▸ SOURCE TEXT
+===+
Thanks for your advice, Ming.

Regards,
Zhang

2022-08-29 06:24:32

by Ming Lei

[permalink] [raw]
Subject: Re: [RFC PATCH 0/9] ublk_drv: add USER_RECOVERY support

On Mon, Aug 29, 2022 at 12:00:49PM +0800, Ziyang Zhang wrote:
> On 2022/8/29 10:08, Ming Lei wrote:
> > On Wed, Aug 24, 2022 at 01:47:35PM +0800, ZiyangZhang wrote:
> >> ublk_drv is a driver simply passes all blk-mq rqs to ublksrv[1] in
> >> userspace. For each ublk queue, there is one ubq_daemon(pthread).
> >> All ubq_daemons share the same process which opens /dev/ublkcX.
> >> The ubq_daemon code infinitely loops on io_uring_enter() to
> >> send/receive io_uring cmds which pass information of blk-mq
> >> rqs.
> >>
> >> Now, if one ubq_daemon(pthread) or the process crashes, ublk_drv
> >> must abort the dying ubq, stop the device and release everything.
> >> This is not a good choice in practice because users do not expect
> >> aborted requests, I/O errors and a released device. They may want
> >> a recovery machenism so that no requests are aborted and no I/O
> >> error occurs. Anyway, users just want everything works as uaual.
> >
> > I understand the requirement is that both /dev/ublkbN and /dev/ublkcN
> > won't be deleted & re-added from user viewpoint after user recovery,
> > so the device context won't be lost.
>
> Yes, after the 'process' is killed or crashed(such as segmentation fault)
> both /dev/ublkb0 and /dev/ublkc0 is not deleted.
>
> >
> >>
> >> This RFC patchset implements USER_RECOVERY support. If the process
> >> crashes, we allow ublksrv to provide new process and ubq_daemons.
> >> We do not support single ubq_daemon(pthread) recovery because a
> >> pthread rarely crashes.
> >>
> >> Recovery feature is quite useful for products do not expect to
> >> return any I/O error to frontend users.
> >
> > That looks one very ideal requirement. To be honest, no any block driver
> > can guarantee that 100%, so it is just one soft requirement?
> >
> > Cause memory allocation may fail, network may be disconnected,
> > re-creating pthread or process may fail too, ...
>
> Yes, I know there are many other problem which may cause a failure.
>
> The recovery mechanism only guarantees that rqs sent to ublksrv
> before crash are not aborted. Instead, ublk_drv re-issues the request
> itself and fio does not konw about it. Of course the backend must
> tolerate a double-write/read.

My comment is for 'do not expect to return any I/O error to frontend users',
and I still think it is just one soft requirement, and no one can
guarantee there isn't any error for frontend users really.

>
> >
> >> In detail, we support
> >> this scenario:
> >> (1) The /dev/ublkc0 is opened by process 0;
> >> (2) Fio is running on /dev/ublkb0 exposed by ublk_drv and all
> >> rqs are handled by process 0.
> >> (3) Process 0 suddenly crashes(e.g. segfault);
> >> (4) Fio is still running and submit IOs(but these IOs cannot
> >> complete now)
+===+
▸ DATASET ROWS
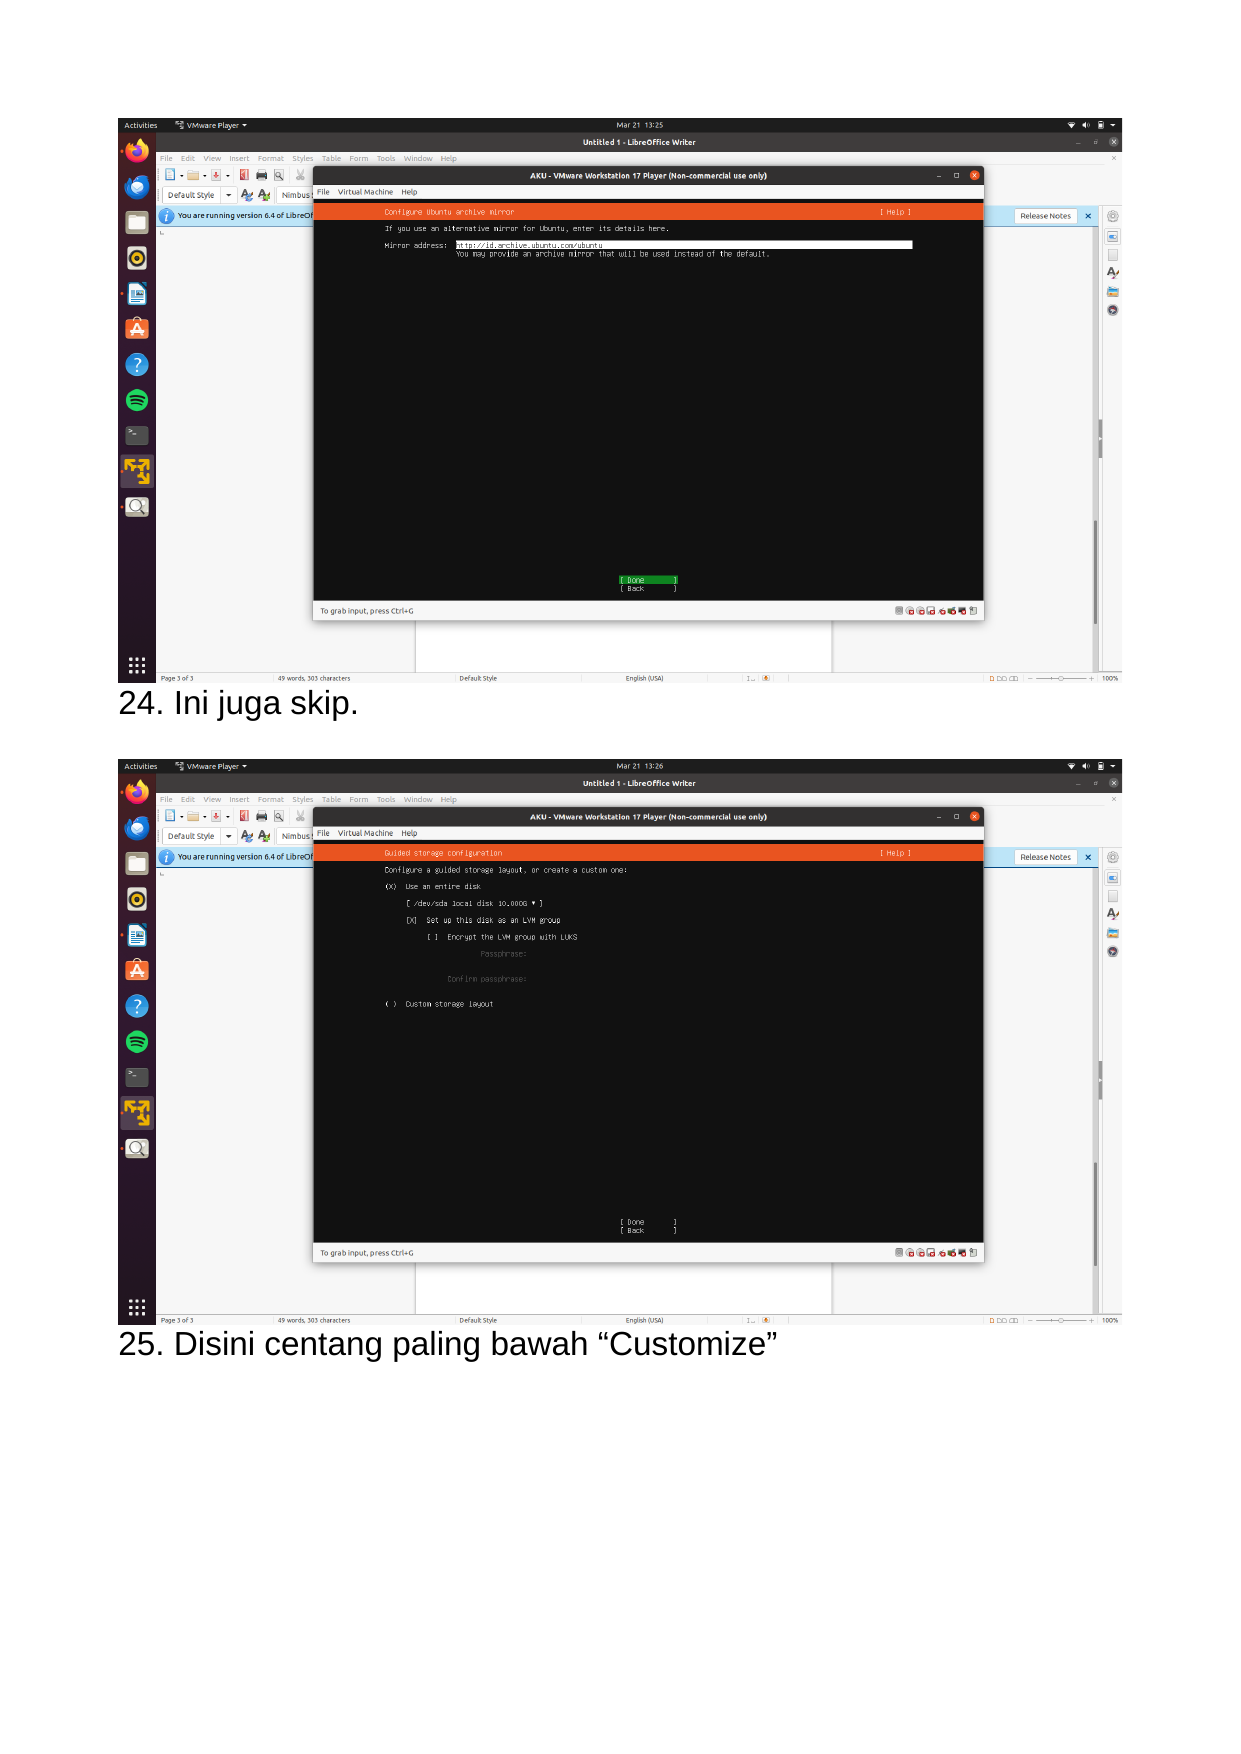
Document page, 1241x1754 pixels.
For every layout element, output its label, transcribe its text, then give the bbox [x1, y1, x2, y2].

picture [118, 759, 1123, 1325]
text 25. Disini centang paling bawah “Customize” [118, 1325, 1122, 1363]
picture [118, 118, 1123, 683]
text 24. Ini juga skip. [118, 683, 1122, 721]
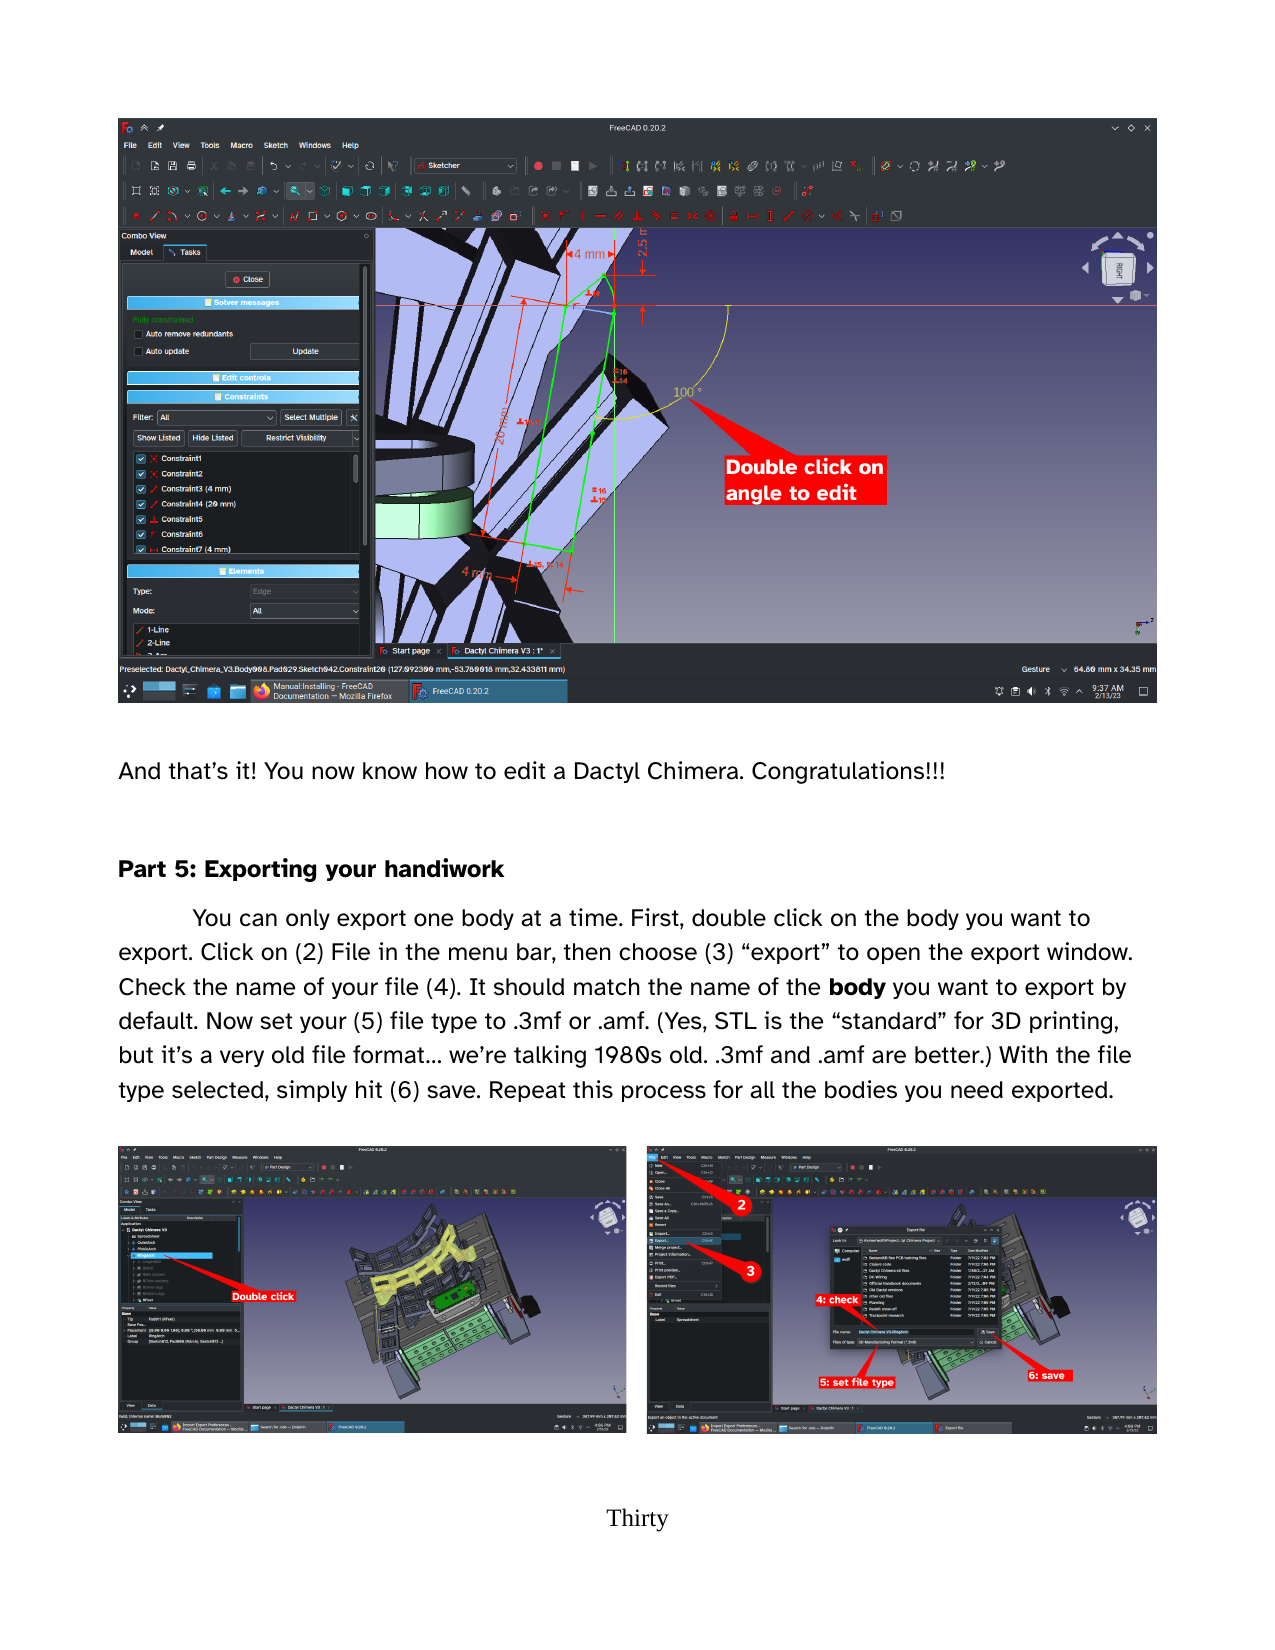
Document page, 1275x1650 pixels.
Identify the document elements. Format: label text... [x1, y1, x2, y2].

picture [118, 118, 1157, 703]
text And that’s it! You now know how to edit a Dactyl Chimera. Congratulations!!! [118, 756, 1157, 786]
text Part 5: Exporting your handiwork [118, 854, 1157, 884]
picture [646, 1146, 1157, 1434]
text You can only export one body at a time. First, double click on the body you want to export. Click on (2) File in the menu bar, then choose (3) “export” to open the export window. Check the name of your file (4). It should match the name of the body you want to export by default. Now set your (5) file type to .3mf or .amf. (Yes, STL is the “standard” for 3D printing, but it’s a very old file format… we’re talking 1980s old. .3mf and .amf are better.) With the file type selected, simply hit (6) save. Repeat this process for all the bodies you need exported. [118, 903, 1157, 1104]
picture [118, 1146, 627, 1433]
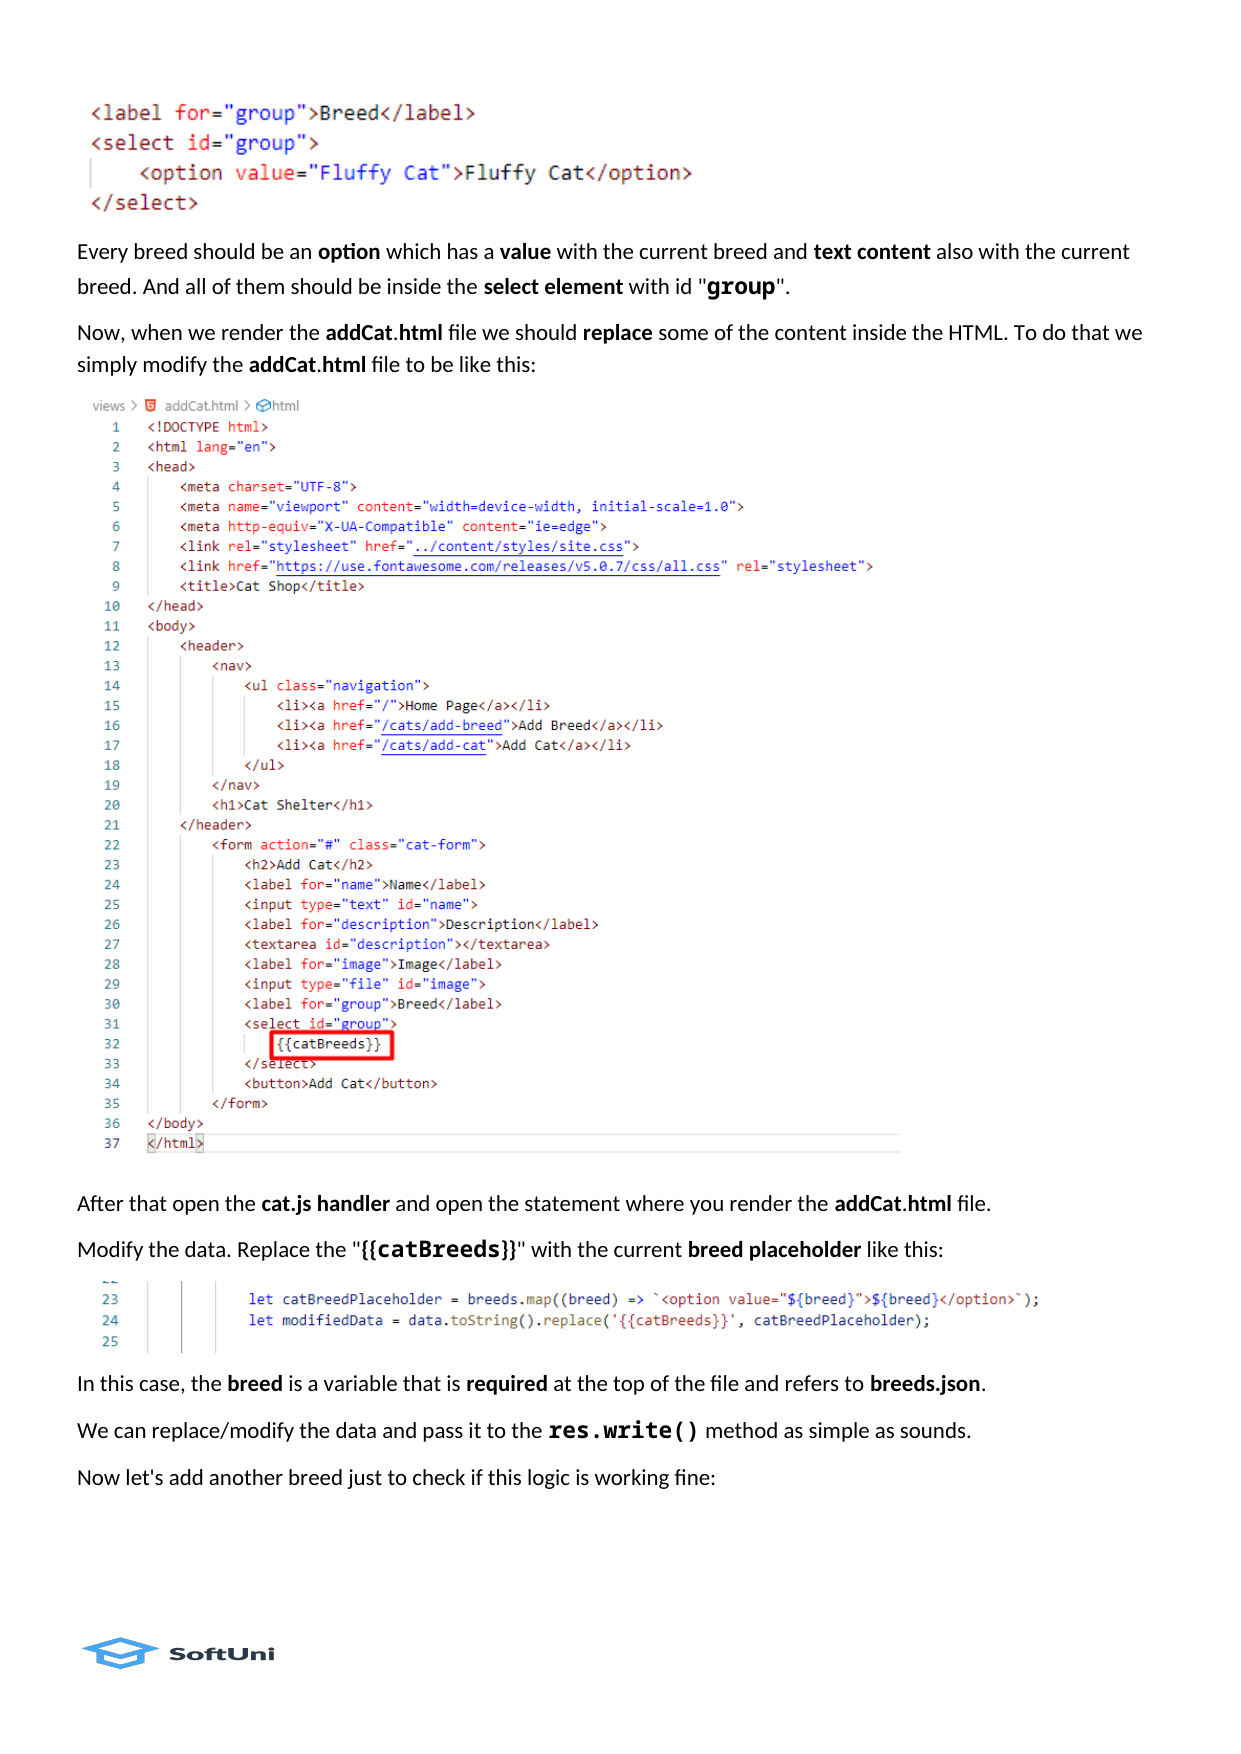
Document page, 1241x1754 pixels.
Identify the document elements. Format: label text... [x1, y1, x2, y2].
+===+
▸ WHAT YOU NEED TO DO
**a.** In the ublk_drv thread, rewrite the paragraph beginning "Now, if one ubq_daemon(pthread) or the process crashes" as a brief bulleted list that keeps its main facts.
**b.** List every distinct device path beginning with "/dev/" that appears in the ublk_drv thread.
**c.** Retype the part of the ublk_drv thread between "2022-08-29 06:24:32" and "is one ubq_daemon(pthread).", inclusive.

▸ ANSWERS FOR THIS EXERCISE
**a.**
- If a ubq_daemon (pthread) or the process crashes, ublk_drv must abort the dying ubq, stop the device, and release everything.
- In practice this is a poor choice, because users do not expect aborted requests, I/O errors, or a released device.
- Users may want a recovery mechanism so that no requests are aborted, no I/O error occurs, and everything works as usual.

**b.**
- /dev/ublkcX
- /dev/ublkbN
- /dev/ublkcN
- /dev/ublkb0
- /dev/ublkc0

**c.**
2022-08-29 06:24:32

by Ming Lei

[permalink] [raw]
Subject: Re: [RFC PATCH 0/9] ublk_drv: add USER_RECOVERY support

On Mon, Aug 29, 2022 at 12:00:49PM +0800, Ziyang Zhang wrote:
> On 2022/8/29 10:08, Ming Lei wrote:
> > On Wed, Aug 24, 2022 at 01:47:35PM +0800, ZiyangZhang wrote:
> >> ublk_drv is a driver simply passes all blk-mq rqs to ublksrv[1] in
> >> userspace. For each ublk queue, there is one ubq_daemon(pthread).